The morning after the funeral, Yifan went down to Junmyeon’s underground apartment, and found him tossing dozens of letters and some of his late grandfather’s favourite snacks into the fireplace.

“He had stopped eating them a few years ago when he had that first cardiac arrest. And these are the letters I wrote to him when we were young and stupid. When time wasn’t a reason to be separated; just a distance dream adults were talking about. I hope they would reach him safely on the other side.” he said with a smile, even when Yifan asked him nothing.

A few minutes later, as he watched the fire eating out the flammable materials he fed them, Yifan caught him wiping his eyes with the sleeves of his cardigan. He stood up from his seat and for the first time since they met, he put his arms, now bigger than Junmyeon’s, around the latter’s waist from the back, and buried his nose into the pale nape. Everything about Junmyeon was cold, except Junmyeon himself, and Yifan loved the contradiction of them all.

“I think he’s already opening the second letter by now, eating that salty rice cracker and smoking his favourite cigar. He might be laughing at your cheesy words, too.” Yifan’s words muffled against his neck, and Junmyeon laughed because it was ticklish.

“I’m sorry that you’re going to be stuck with me until you’re an old man like him,” Junmyeon said, ruffling his hair and playing with his earlobe. Yifan let him.

“It’s alright. If I’m going to get love letters like he did, I think I might as well try to live until the hundredth myself. Who knows? I might defeat Buddha.” He tightened his arms around Junmyeon, and he could hear his laughter died.

“I’m too old for that now. And it’s ridiculous to write you letters when you’re always by my side, isn’t it?” Junmyeon replied, turning around and took Yifan by surprise when he pulled him into a hug, tighter and longer.

“It’s ridiculous to write you letters, when you’re not even far from me. So let me have you. Let me just... have you. No matter how short it would be, no matter how long.” He whispered with a wet breath against Yifan’s chest, and Yifan knew he had to spend the night coaxing a two-hundred year old man who had just lost his beloved to sleep.

Yifan wasn’t planning on keeping Junmyeon by himself forever, but dear God, how he wish he could.

*

In his thirties, Yifan tries to make sure that his health is top notch.

He avoids cholesterol whenever he can, he has his own trainer at the gym, he doesn’t smoke and he makes sure that he is always hydrated, or else whenever Junmyeon is feeding on him, he’ll be scolded for Junmyeon can always taste when he is too tired or is not well fed.

And then Junmyeon would refuse to eat until Yifan has had a good rest, and that would require him to sleep, most of the time.

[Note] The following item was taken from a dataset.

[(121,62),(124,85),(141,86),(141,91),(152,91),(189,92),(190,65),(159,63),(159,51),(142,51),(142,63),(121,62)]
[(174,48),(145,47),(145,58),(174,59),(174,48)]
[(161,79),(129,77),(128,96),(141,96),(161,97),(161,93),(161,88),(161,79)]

“I’m here to spend times with you, not letting you watch me sleep, Junmyeon.”

“And I’m not going to let you ruin the only hours of the day that I get to spend with you looking like a zombie.” Junmyeon would reply, already pushing him into the bed and covers him up with the blanket like a cocoon.

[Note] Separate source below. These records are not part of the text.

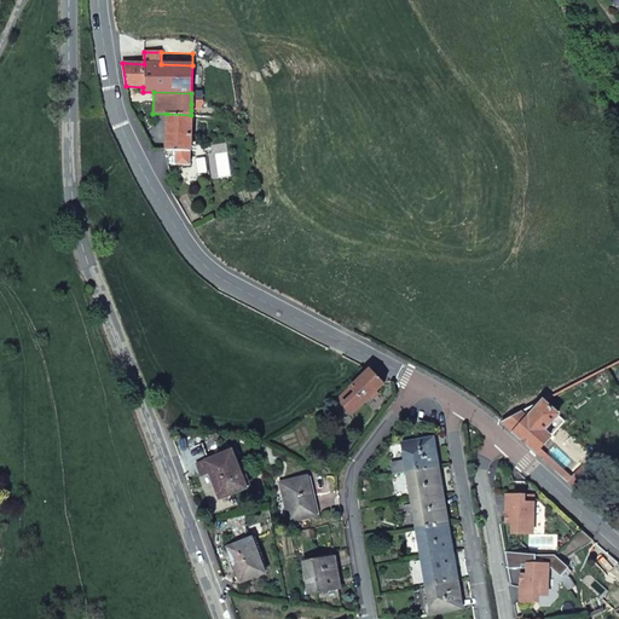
[(191,115),(167,114),(167,151),(166,151),(166,157),(174,158),(174,166),(190,166),(191,115)]
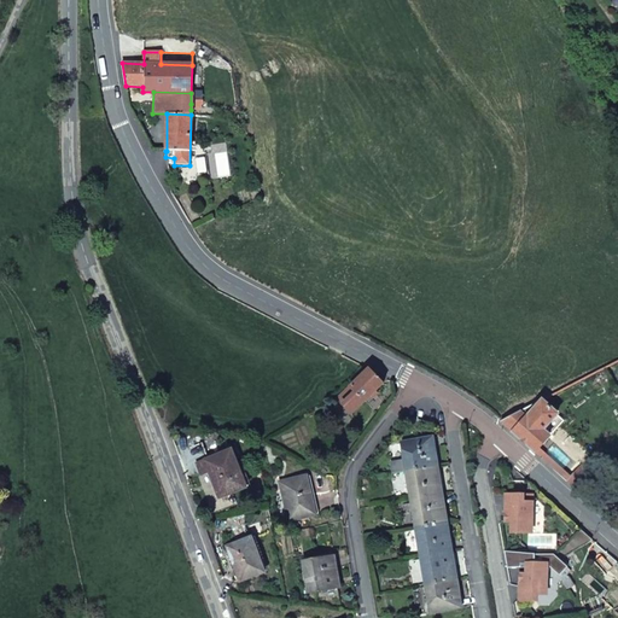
[(384,384),(369,368),(350,386),(355,391),(342,404),(353,414),(384,384)]
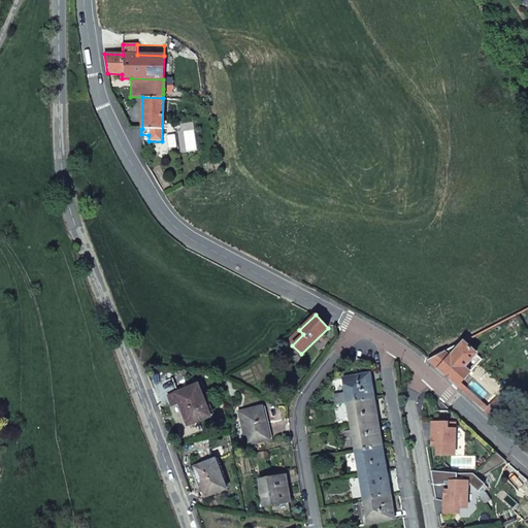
[(430,364),(456,387),(460,383),(481,360),(462,342),(450,356),(444,352),(426,361),(430,364)]
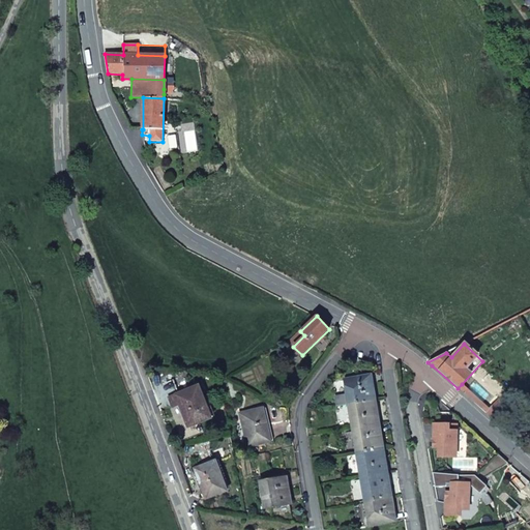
[(349,404),(376,400),(372,375),(345,379),(349,404)]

“...Make it four hours. Wake me up in four hours. I just need four hours of rest, and then you can have me, alright?” Yifan would remind him, tired eyes getting heavier and in the end, Junmyeon would only hear his calm breathing with a small touch on his pulse.

“Four hours. Got it. I’ll have you in four hours, and the next hours, and the next days, and the next years to come.” He would reply, and Yifan would smile lazily as he pulls Junmyeon to lay by his side.

“And then when it’s my time to go, I’ll find you in the next life, too, alright?”

“Alright.”

Even though it’ll take them some time, it’s just a wish. Just a simple wish would never hurt.